▶ Work instructions: The word "vous" may appear in lines of the data below. Say how many lines hold it, giving only the number.

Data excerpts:
* * *
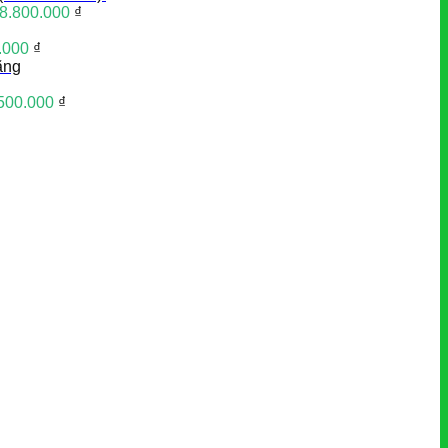
8.800.000
₫
.000
₫
ãng
500.000
₫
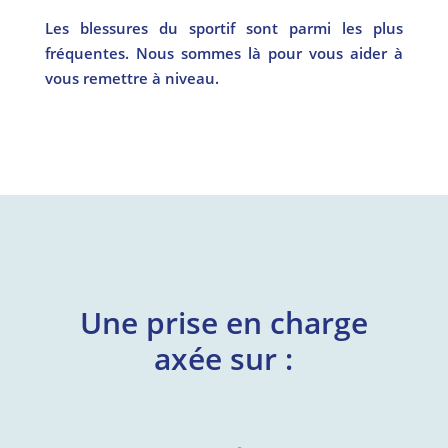
Les blessures du sportif sont parmi les plus
fréquentes. Nous sommes là pour vous aider à
vous remettre à niveau.
Une prise en charge
axée sur :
* * *
▶ Expected output: 2